Well, this is too bad. I was looking forward to This Life Is In Your Hands. It’s a memoir set in Maine (where I grew up), and about a family that seeks to live off the land on an organic farm in the 1970’s. Unfortunately, after giving the book the ol’ 50-page try and I found I just could not continue further.

As I often do when I’m about to abandon a book, I scanned down the Goodreads reviews, seeking affirmation for my decision.  And this phrase by a reviewer named Miri hit on one of my major problems with the book: “It’s all too much, tries too hard to be epic and ethereal and philosophical.”

Ironically, on Miri’s own blog through the looking-glass (which I found just now while looking up her GR review) she quotes someone else’s GR review, a review that also had affirmed me in my decision to stop reading This Life is in Your Hands.

But yes, let’s get direct now, what are my thoughts on the book. Well, the word “overwritten” popped into my head as soon as I finished reading the prologue. An excerpt from the prologue:

As Mama whooshed out the screen door with hair flowing and child-on-back, the kitchen breathed chopped parsley and vegetable soup simmering on the stove, and the light glowed through the kitchen windows onto the crooked pine floors of the old farmhouse where I stood waiting.

It was a charmed summer, that summer of 1975, even more so because we didn’t know how peaceful it was in comparison to the one that would follow . . .

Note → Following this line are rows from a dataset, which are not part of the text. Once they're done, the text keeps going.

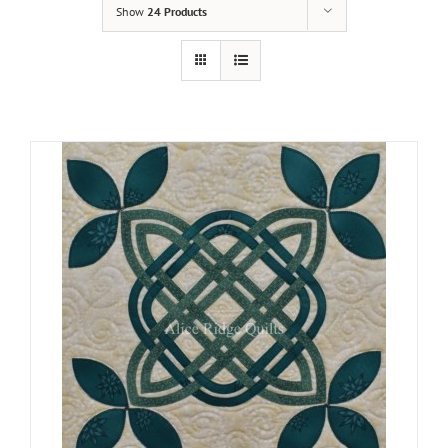
Show
24 Products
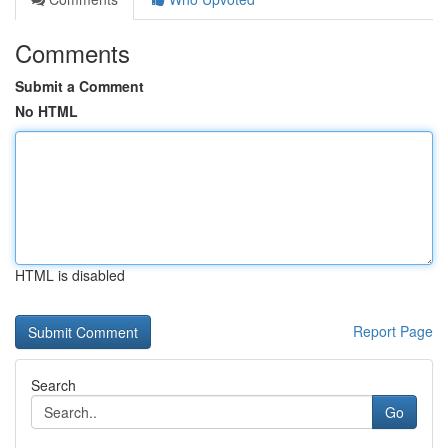
Comments
Submit a Comment
No HTML
HTML is disabled
Report Page
Search
Go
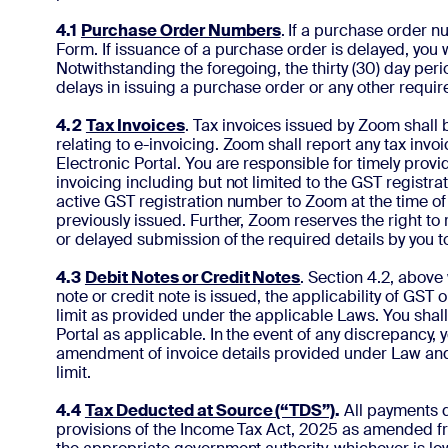
4.1
Purchase Order Numbers
. If a purchase order 
Form. If issuance of a purchase order is delayed, you 
Notwithstanding the foregoing, the thirty (30) day pe
delays in issuing a purchase order or any other requ
4.2
Tax Invoices
. Tax invoices issued by Zoom shall
relating to e-invoicing. Zoom shall report any tax inv
Electronic Portal. You are responsible for timely prov
invoicing including but not limited to the GST registrat
active GST registration number to Zoom at the time of 
previously issued. Further, Zoom reserves the right to 
or delayed submission of the required details by you 
4.3
Debit Notes or Credit Notes
. Section 4.2, above 
note or credit note is issued, the applicability of GST
limit as provided under the applicable Laws. You sha
Portal as applicable. In the event of any discrepancy,
amendment of invoice details provided under Law and 
limit.
4.4
Tax Deducted at Source (“TDS”)
.
All payments d
provisions of the Income Tax Act, 2025 as amended fro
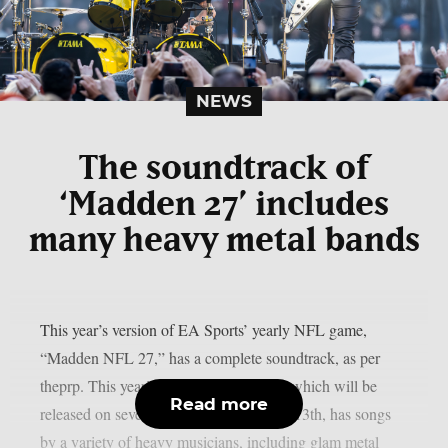
NEWS
The soundtrack of
‘Madden 27’ includes
many heavy metal bands
This year’s version of EA Sports’ yearly NFL game,
“Madden NFL 27,” has a complete soundtrack, as per
theprp. This year’s version of the game, which will be
Read more
released on several platforms on August 13th, has songs
by a variety of heavy musicians, including glam metal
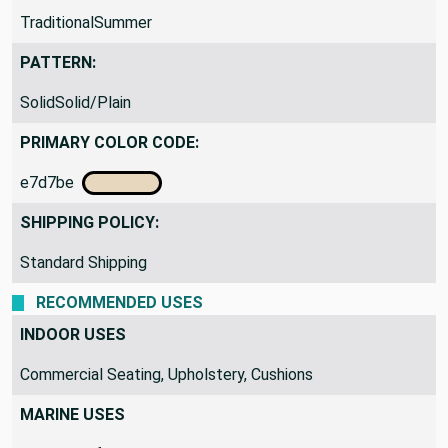
TraditionalSummer
PATTERN:
SolidSolid/Plain
PRIMARY COLOR CODE:
e7d7be
SHIPPING POLICY:
Standard Shipping
RECOMMENDED USES
INDOOR USES
Commercial Seating, Upholstery, Cushions
MARINE USES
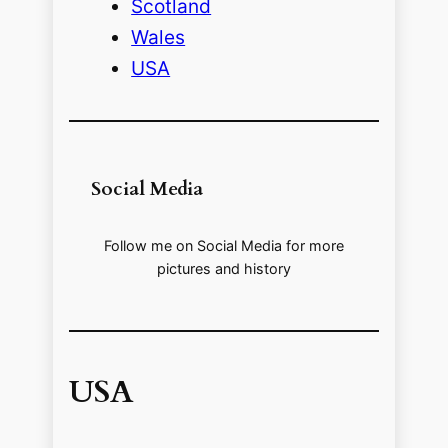
Scotland
Wales
USA
Social Media
Follow me on Social Media for more
pictures and history
USA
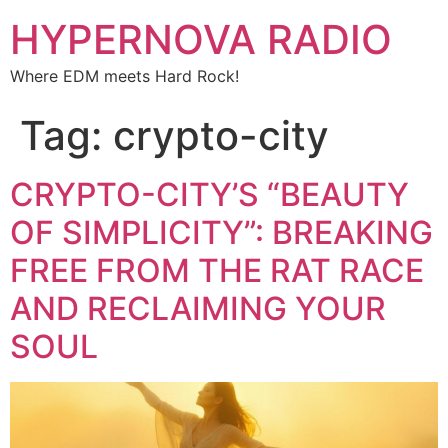
HYPERNOVA RADIO
Where EDM meets Hard Rock!
Tag:
crypto-city
CRYPTO-CITY’S “BEAUTY
OF SIMPLICITY”: BREAKING
FREE FROM THE RAT RACE
AND RECLAIMING YOUR
SOUL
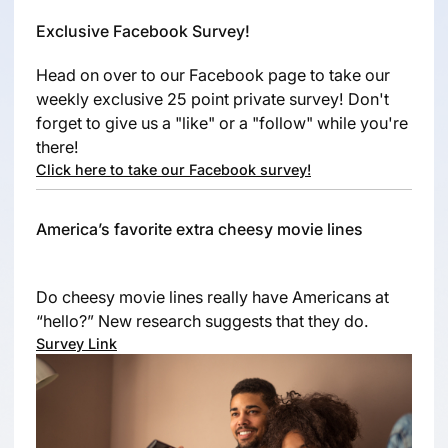
Exclusive Facebook Survey!
Head on over to our Facebook page to take our
weekly exclusive 25 point private survey! Don't
forget to give us a "like" or a "follow" while you're
there!
Click here to take our Facebook survey!
America’s favorite extra cheesy movie lines
Do cheesy movie lines really have Americans at
“hello?” New research suggests that they do.
Survey Link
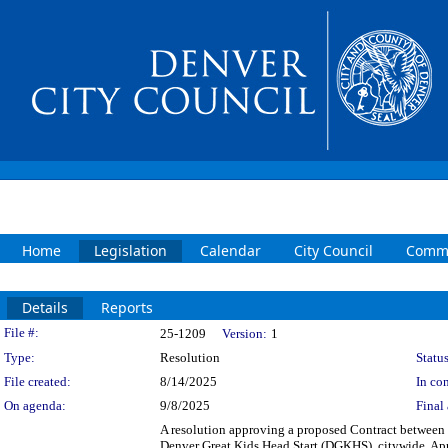
Home
Legislation
Calendar
City Council
Commi
Details
Reports
Legislation Details
File #:
25-1209
Version:
1
Type:
Resolution
Status
File created:
8/14/2025
In con
On agenda:
9/8/2025
Final 
A resolution approving a proposed Contract between t
Denver Great Kids Head Start (DGKHS), citywide. App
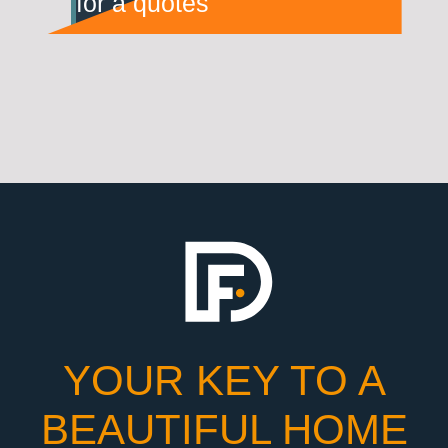
for a quotes
YOUR KEY TO A
BEAUTIFUL HOME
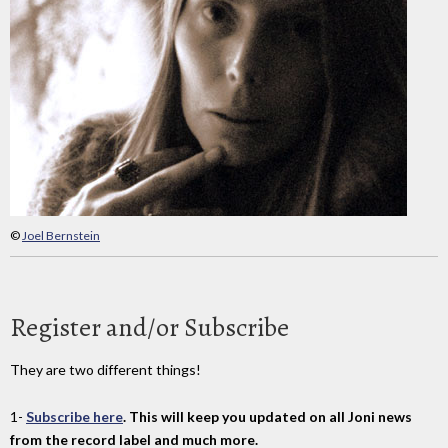
©
Joel Bernstein
Register and/or Subscribe
They are two different things!
1-
Subscribe here
. This will keep you updated on all Joni news
from the record label and much more.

As the bell chimed, Helen took my small hand and turned it upward in hers. The kitchen was warm, but her skin cool and leathery. Mama returned with Heidi as I stood long-hair-braided and six-years-brave, holding my breath.

p. 1-2

I totally get that there’s some beautiful language there, but the writing is so heavy with the strain of earnestness and portent. It’s hard to convey with just a short excerpt, and I probably sound unduly harsh as a result, but I couldn’t get past how labored the writing came across to me in all the pages that I read. Obviously, the writing style will suit some readers more than others. But for those readers who often find that too-beautiful writing is also inert, I’m writing this DNF review for you.

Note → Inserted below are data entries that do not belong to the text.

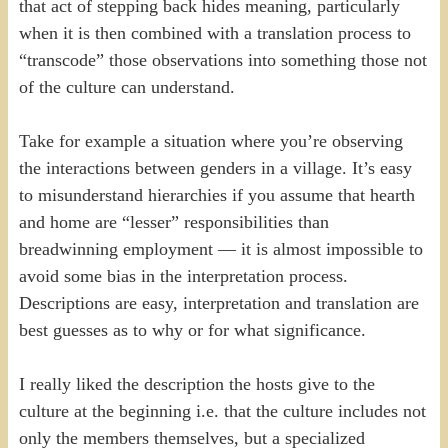
that act of stepping back hides meaning, particularly
when it is then combined with a translation process to
“transcode” those observations into something those not
of the culture can understand.
Take for example a situation where you’re observing
the interactions between genders in a village. It’s easy
to misunderstand hierarchies if you assume that hearth
and home are “lesser” responsibilities than
breadwinning employment — it is almost impossible to
avoid some bias in the interpretation process.
Descriptions are easy, interpretation and translation are
best guesses as to why or for what significance.
I really liked the description the hosts give to the
culture at the beginning i.e. that the culture includes not
only the members themselves, but a specialized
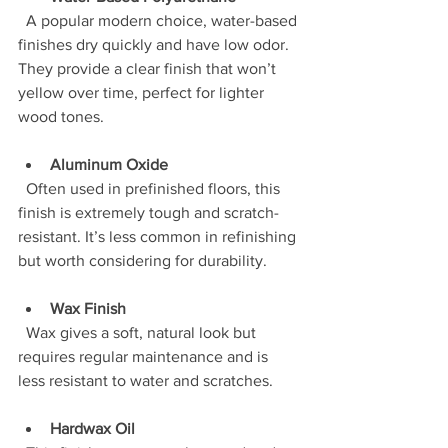
  A popular modern choice, water-based 
finishes dry quickly and have low odor. 
They provide a clear finish that won’t 
yellow over time, perfect for lighter 
wood tones.
Aluminum Oxide
  Often used in prefinished floors, this 
finish is extremely tough and scratch-
resistant. It’s less common in refinishing 
but worth considering for durability.
Wax Finish
  Wax gives a soft, natural look but 
requires regular maintenance and is 
less resistant to water and scratches.
Hardwax Oil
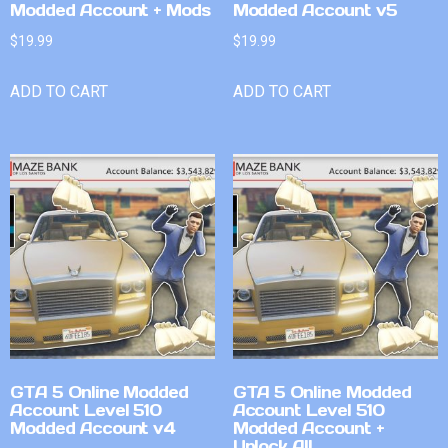
Modded Account + Mods
Modded Account v5
$
19.99
$
19.99
ADD TO CART
ADD TO CART
GTA 5 Online Modded
GTA 5 Online Modded
Account Level 510
Account Level 510
Modded Account v4
Modded Account +
Unlock All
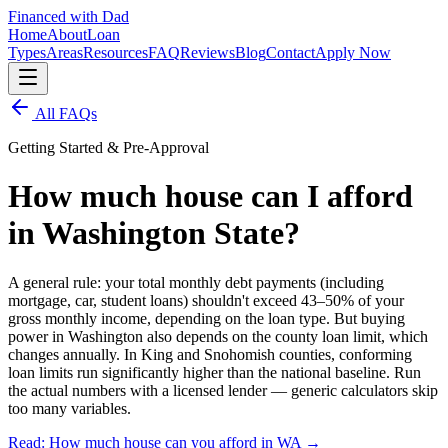
Financed with Dad
Home
About
Loan
Types
Areas
Resources
FAQ
Reviews
Blog
Contact
Apply Now
All FAQs
Getting Started & Pre-Approval
How much house can I afford
in Washington State?
A general rule: your total monthly debt payments (including
mortgage, car, student loans) shouldn't exceed 43–50% of your
gross monthly income, depending on the loan type. But buying
power in Washington also depends on the county loan limit, which
changes annually. In King and Snohomish counties, conforming
loan limits run significantly higher than the national baseline. Run
the actual numbers with a licensed lender — generic calculators skip
too many variables.
Read: How much house can you afford in WA
→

But it’s more than the writing style that made me throw in the towel at 50 pages. Coleman writes about her parents’ lives from before she was born and when she was an infant, as if it was something she remembered, as if she knew what was going on in their heads at the time. It’s a risky writing gambit, and one can see the appeal of not having to couch each strictly parental moment with attributions and citing sources. Still, it was weird to read passages like the following about events that occurred when the author was just a baby:

“What?” Mama asked, propping on one elbow to reveal her sleep-weary face and matted hair. Papa’s blue eyes met her brown ones with a twinkle, the touch of premature gray in his hair a foil to the youthfulness of his mood.

“Get up, come see,” he said, disappearing down the ladder. A thrill lit up her spine.

p. 42

It is obvious that Coleman is proud of her parents despite all that eventually happened (the events of which I know from the book jacket). But that vestigial reverence combined with the writing style and the oddly omniscient viewpoint combine to make her parents not seem like real people – in fact, to be strangely uninteresting to me as a reader, despite the interesting things they did.

Sorry for going on so long on a did-not-finish book, but I’m not always able to articulate why I stop reading a book, so I find it gratifying when I can articulate it.

Others’ reviews:

5 minutes for books – “The writing is absolutely riveting and it makes for a great read for anyone who likes memoir, especially those who might be interested in organic farming and natural foods.”

my books. my life – “It’s a book that will make you evaluate the important things in life as you reflect on the Coleman’s attempt at homesteading.”

Sophisticated Dorkiness (the review that made me pick up the book) – “Coleman’s writing is elegant. I loved the way she captured herself and her family at different moments in time — contrasting the idealism and and uncertainty of different ages and times with ease.”